● About this task: Note how many lines in the entries contain the string "issues", then give that number and nothing else.

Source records
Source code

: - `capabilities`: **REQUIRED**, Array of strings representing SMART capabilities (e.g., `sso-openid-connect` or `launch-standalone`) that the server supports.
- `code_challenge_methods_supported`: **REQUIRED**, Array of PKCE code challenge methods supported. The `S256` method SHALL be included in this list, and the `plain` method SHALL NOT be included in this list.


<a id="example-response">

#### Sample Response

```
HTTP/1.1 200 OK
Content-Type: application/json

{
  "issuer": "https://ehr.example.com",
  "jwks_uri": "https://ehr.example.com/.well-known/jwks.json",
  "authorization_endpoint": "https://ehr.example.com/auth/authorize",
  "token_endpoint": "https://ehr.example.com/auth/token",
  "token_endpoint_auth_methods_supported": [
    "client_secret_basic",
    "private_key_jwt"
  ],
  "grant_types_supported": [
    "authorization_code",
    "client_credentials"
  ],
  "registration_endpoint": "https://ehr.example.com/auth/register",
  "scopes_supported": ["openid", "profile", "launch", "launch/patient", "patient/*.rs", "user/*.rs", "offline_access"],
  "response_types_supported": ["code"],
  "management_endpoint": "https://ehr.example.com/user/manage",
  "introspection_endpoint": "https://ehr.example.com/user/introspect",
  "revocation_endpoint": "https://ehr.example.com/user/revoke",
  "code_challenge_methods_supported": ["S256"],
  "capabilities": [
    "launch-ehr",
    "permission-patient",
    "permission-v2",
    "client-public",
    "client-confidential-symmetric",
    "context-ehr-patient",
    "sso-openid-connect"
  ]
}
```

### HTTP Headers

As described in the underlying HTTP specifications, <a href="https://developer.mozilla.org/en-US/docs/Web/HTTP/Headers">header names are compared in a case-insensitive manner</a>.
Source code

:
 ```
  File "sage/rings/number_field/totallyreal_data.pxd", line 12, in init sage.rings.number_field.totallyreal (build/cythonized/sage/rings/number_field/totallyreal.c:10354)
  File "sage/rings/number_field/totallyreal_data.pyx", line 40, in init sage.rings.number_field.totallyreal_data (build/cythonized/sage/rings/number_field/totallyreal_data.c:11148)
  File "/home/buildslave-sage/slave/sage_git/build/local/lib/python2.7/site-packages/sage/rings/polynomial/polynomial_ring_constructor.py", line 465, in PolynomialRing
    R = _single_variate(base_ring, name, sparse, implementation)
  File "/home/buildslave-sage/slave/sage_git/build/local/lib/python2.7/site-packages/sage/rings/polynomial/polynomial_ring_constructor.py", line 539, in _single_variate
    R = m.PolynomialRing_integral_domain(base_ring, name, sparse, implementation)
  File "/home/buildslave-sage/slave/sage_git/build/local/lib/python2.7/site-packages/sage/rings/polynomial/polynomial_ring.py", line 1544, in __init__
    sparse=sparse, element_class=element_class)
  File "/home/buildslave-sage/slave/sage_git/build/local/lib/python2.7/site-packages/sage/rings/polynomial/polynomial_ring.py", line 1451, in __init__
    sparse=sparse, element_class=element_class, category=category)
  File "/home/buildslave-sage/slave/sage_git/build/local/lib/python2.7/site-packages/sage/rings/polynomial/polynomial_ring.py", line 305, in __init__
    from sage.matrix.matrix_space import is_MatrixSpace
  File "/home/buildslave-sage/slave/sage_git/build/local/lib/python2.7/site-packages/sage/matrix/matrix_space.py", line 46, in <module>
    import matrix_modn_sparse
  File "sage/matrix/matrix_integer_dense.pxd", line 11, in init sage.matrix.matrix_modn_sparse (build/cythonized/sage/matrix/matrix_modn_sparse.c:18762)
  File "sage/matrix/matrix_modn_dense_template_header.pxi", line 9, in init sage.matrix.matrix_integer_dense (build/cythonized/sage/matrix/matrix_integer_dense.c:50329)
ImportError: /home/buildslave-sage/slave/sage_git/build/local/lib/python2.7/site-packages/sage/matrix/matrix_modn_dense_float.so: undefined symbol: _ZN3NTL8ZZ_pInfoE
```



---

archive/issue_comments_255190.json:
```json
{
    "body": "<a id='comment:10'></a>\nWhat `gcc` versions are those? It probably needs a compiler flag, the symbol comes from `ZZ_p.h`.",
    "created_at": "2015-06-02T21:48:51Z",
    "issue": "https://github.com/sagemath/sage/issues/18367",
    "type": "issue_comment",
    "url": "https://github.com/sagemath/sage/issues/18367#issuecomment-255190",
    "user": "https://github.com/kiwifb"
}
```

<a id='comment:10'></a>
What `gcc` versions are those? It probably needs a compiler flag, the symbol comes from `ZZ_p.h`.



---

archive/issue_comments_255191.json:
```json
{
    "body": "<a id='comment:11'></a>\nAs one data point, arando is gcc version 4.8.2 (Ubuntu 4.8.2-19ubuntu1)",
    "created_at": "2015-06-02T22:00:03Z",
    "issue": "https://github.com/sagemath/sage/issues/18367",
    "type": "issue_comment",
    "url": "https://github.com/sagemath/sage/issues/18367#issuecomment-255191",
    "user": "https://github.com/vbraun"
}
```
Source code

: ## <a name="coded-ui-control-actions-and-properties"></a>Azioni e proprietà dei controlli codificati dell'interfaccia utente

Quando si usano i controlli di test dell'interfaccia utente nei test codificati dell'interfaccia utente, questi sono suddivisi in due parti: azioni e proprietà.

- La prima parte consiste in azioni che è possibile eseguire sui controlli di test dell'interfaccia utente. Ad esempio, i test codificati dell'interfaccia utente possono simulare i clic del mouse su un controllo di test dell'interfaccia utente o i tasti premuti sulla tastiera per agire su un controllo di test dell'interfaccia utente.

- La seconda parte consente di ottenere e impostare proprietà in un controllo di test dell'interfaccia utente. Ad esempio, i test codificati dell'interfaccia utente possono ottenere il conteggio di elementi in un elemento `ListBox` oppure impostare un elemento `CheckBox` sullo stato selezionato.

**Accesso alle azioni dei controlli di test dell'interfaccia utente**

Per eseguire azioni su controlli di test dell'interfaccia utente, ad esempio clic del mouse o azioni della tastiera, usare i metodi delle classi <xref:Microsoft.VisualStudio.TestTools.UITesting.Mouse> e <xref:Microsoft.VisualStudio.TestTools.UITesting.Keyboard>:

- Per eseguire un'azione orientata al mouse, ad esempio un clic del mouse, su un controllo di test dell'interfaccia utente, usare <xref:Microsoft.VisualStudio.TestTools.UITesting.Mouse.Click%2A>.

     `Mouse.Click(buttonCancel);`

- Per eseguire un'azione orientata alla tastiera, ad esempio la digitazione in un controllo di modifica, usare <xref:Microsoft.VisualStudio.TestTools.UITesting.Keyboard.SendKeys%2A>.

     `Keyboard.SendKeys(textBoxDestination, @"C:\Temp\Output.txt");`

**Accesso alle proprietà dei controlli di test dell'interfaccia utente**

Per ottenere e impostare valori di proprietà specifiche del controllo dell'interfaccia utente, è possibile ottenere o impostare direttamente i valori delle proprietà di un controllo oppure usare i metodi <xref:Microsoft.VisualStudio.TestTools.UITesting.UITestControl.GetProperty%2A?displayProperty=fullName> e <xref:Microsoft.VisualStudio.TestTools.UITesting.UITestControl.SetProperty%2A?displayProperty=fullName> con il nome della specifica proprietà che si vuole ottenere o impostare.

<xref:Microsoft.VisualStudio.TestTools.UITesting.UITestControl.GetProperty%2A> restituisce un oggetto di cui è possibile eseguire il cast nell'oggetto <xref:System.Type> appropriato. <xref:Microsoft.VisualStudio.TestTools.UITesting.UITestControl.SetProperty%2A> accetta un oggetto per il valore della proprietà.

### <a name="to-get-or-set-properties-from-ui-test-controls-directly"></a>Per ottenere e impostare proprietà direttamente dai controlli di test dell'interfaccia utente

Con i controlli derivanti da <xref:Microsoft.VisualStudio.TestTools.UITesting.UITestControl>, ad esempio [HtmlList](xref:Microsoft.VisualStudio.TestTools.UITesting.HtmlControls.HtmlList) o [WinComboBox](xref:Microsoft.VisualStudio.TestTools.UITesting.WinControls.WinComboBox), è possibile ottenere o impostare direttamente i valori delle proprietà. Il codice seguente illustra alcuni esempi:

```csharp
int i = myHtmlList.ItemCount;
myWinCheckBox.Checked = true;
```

● Problem solution: 4